(What to do):
Could you copy out the entire abstract on sintering Al2O3/Si3N4 composite ceramic tools, word for word?

Sintering mechanisms of Al2O3-based composite ceramic tools having 25% Si3N4 additions

Abstract

A type of Al2O3-based composite ceramic tool material simultaneously reinforced with about 25 wt% α-Si3N4 and β-Si3N4 grains was sintered using the vacuum hot-pressing technology by optimizing process parameters which included different contents of yttria additive, sintering temperature and time. Effects of these process parameters on densification, microstructure and mechanical properties were investigated. The mechanical properties of the composites increased and then decreased with an increase in the yttria content and sintering time. Low content of yttria led to a poor relative density and excess yttria caused inhomogeneous microstructure, which decreased the mechanical properties of the composites. The shorter sintering time led to the elongated β-Si3N4 grains stunted and porosity, and the longer sintering time led to β-Si3N4 grains coarsened and some agglomerations. The experimental results showed that the composite Al2O3/Si3N4 containing 1.5 wt% yttria, which was sintered under a pressure of 32 MPa at 1500 °C for 20 min, had the highest density and the optimal comprehensive mechanical properties. Its relative density, flexural strength, fracture toughness and hardness were 99.6 ± 0.2%, 1093 ± 32 MPa, 6.8 ± 0.2 MPa m1/2, and 19.5 ± 0.3 GPa respectively. The correlations between densification, mechanical properties and microstructure were discussed. The improvement of the mechanical properties was ascribed to equiaxed α-Si3N4 particles and elongated β-Si3N4 grains which induced the toughening and strengthening effects such as the crack deflection, interface debonding, grain fracture and grain pullout. The mixed fracture mode, high density, fine and homogenous microstructure, the stronger interface bonding and the pinning or bridging connection of the core-shell promoted the mechanical properties of the composite ceramic tool materials.

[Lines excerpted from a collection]
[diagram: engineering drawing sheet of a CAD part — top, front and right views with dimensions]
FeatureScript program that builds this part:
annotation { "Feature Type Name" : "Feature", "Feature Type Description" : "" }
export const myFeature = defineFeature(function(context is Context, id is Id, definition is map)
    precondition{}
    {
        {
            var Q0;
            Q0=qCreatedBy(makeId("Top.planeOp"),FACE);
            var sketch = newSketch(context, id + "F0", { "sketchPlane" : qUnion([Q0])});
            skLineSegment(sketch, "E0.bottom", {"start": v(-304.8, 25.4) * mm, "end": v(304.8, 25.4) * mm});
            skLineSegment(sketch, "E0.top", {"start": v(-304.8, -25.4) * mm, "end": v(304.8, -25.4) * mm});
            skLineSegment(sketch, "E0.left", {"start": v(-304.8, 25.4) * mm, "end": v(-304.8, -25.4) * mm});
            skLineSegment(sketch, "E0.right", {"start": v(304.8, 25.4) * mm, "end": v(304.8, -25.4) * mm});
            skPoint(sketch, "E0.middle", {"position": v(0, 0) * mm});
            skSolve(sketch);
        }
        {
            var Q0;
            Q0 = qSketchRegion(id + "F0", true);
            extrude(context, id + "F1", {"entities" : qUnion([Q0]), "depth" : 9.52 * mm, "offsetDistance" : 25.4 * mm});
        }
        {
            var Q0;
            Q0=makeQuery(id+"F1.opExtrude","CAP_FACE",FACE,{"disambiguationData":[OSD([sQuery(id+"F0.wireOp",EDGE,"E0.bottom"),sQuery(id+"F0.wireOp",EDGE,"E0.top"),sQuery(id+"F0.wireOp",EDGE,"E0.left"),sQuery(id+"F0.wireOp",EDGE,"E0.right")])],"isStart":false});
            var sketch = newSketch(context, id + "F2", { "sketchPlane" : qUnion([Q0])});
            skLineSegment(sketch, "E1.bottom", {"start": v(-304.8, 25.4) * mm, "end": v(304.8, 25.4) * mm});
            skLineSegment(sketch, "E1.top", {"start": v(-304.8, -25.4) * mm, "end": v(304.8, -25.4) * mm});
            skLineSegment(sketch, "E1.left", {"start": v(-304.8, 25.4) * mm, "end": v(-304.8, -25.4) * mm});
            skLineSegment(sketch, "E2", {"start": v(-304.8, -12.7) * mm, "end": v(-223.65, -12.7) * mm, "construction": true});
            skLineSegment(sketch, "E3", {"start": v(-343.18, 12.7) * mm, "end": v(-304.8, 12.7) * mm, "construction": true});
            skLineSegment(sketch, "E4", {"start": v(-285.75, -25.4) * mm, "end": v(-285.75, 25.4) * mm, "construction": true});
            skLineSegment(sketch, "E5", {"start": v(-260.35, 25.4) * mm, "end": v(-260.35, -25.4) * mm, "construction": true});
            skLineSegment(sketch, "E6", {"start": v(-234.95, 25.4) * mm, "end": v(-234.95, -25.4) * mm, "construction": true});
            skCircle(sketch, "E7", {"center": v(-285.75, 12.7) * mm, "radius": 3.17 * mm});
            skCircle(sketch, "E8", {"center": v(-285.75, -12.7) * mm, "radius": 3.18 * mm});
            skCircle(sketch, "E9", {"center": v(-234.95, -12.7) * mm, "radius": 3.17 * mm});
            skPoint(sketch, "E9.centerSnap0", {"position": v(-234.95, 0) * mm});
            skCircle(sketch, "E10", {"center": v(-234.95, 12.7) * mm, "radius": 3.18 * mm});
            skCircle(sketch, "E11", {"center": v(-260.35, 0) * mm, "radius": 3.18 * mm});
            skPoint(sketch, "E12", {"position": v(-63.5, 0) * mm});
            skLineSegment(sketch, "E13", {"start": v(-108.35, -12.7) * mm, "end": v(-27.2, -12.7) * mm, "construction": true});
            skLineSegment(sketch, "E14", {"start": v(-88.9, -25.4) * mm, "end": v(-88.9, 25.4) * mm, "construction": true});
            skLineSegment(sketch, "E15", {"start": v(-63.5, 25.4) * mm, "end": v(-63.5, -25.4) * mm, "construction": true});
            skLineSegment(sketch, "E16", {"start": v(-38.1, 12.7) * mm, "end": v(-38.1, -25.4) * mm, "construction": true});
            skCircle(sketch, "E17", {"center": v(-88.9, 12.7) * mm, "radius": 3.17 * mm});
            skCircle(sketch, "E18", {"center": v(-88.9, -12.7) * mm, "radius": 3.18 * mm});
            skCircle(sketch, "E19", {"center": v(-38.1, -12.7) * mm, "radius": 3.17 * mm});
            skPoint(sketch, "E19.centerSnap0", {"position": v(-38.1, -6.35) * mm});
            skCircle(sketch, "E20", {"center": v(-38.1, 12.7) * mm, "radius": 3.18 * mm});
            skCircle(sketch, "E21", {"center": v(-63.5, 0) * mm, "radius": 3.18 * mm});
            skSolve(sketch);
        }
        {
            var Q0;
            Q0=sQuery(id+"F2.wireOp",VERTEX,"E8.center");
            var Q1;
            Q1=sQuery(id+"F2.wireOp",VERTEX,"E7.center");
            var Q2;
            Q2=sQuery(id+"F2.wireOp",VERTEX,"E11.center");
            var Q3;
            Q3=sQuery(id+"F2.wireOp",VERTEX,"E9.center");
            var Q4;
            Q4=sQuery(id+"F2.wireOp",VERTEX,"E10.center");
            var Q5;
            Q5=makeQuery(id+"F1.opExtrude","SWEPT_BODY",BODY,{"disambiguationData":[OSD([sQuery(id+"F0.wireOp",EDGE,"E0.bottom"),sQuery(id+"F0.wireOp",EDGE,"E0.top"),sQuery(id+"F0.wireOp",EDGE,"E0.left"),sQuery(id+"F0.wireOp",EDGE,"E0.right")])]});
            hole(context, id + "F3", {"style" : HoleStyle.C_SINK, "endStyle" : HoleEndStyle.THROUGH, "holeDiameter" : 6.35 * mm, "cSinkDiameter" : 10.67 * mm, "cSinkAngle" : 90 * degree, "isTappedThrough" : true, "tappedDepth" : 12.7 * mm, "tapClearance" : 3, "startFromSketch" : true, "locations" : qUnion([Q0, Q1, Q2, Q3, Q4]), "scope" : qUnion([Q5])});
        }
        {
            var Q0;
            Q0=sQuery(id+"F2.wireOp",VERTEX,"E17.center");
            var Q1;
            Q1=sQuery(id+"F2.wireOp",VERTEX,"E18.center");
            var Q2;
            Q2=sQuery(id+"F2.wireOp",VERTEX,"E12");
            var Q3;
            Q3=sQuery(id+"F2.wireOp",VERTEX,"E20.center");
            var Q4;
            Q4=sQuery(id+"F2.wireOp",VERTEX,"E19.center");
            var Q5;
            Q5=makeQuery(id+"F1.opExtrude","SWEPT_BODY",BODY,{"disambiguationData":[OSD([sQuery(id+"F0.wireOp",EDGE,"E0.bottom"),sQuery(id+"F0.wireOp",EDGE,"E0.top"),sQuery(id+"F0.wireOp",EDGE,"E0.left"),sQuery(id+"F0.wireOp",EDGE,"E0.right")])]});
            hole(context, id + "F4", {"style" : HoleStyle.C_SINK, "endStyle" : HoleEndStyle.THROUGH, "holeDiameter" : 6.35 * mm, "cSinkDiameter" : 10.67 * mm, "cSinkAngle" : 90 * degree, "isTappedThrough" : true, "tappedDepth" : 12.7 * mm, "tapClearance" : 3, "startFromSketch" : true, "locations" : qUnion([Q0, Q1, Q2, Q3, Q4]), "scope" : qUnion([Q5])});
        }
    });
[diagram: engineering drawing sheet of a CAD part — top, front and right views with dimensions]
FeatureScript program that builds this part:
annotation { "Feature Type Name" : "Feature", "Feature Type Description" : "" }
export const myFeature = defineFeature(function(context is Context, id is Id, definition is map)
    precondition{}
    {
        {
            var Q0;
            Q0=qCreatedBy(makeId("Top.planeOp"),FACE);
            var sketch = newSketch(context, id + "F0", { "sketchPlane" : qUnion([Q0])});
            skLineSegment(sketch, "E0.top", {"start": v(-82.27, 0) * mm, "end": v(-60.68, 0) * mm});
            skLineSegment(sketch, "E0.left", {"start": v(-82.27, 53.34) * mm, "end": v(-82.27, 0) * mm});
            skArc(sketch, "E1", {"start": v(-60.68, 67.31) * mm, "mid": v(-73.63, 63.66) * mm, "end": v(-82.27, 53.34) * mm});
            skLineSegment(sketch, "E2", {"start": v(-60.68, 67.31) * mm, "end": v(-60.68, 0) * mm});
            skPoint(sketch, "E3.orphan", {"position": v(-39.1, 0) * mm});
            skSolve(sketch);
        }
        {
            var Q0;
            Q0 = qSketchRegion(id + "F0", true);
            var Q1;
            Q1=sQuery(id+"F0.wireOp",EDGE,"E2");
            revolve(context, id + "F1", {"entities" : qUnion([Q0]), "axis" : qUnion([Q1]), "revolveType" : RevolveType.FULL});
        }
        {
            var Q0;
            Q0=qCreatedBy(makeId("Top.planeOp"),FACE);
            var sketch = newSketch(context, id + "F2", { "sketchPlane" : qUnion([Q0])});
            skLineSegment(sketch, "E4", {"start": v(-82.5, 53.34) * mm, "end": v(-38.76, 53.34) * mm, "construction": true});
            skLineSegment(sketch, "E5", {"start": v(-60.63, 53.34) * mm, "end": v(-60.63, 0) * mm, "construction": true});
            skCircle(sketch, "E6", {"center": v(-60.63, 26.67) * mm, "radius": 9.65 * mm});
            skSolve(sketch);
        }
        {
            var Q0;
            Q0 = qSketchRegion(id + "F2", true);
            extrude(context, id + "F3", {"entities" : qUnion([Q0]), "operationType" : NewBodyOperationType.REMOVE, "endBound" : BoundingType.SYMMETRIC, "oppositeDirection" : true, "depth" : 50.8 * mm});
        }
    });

(Answer for the task):
Sintering mechanisms of Al2O3-based composite ceramic tools having 25% Si3N4 additions

Abstract

A type of Al2O3-based composite ceramic tool material simultaneously reinforced with about 25 wt% α-Si3N4 and β-Si3N4 grains was sintered using the vacuum hot-pressing technology by optimizing process parameters which included different contents of yttria additive, sintering temperature and time. Effects of these process parameters on densification, microstructure and mechanical properties were investigated. The mechanical properties of the composites increased and then decreased with an increase in the yttria content and sintering time. Low content of yttria led to a poor relative density and excess yttria caused inhomogeneous microstructure, which decreased the mechanical properties of the composites. The shorter sintering time led to the elongated β-Si3N4 grains stunted and porosity, and the longer sintering time led to β-Si3N4 grains coarsened and some agglomerations. The experimental results showed that the composite Al2O3/Si3N4 containing 1.5 wt% yttria, which was sintered under a pressure of 32 MPa at 1500 °C for 20 min, had the highest density and the optimal comprehensive mechanical properties. Its relative density, flexural strength, fracture toughness and hardness were 99.6 ± 0.2%, 1093 ± 32 MPa, 6.8 ± 0.2 MPa m1/2, and 19.5 ± 0.3 GPa respectively. The correlations between densification, mechanical properties and microstructure were discussed. The improvement of the mechanical properties was ascribed to equiaxed α-Si3N4 particles and elongated β-Si3N4 grains which induced the toughening and strengthening effects such as the crack deflection, interface debonding, grain fracture and grain pullout. The mixed fracture mode, high density, fine and homogenous microstructure, the stronger interface bonding and the pinning or bridging connection of the core-shell promoted the mechanical properties of the composite ceramic tool materials.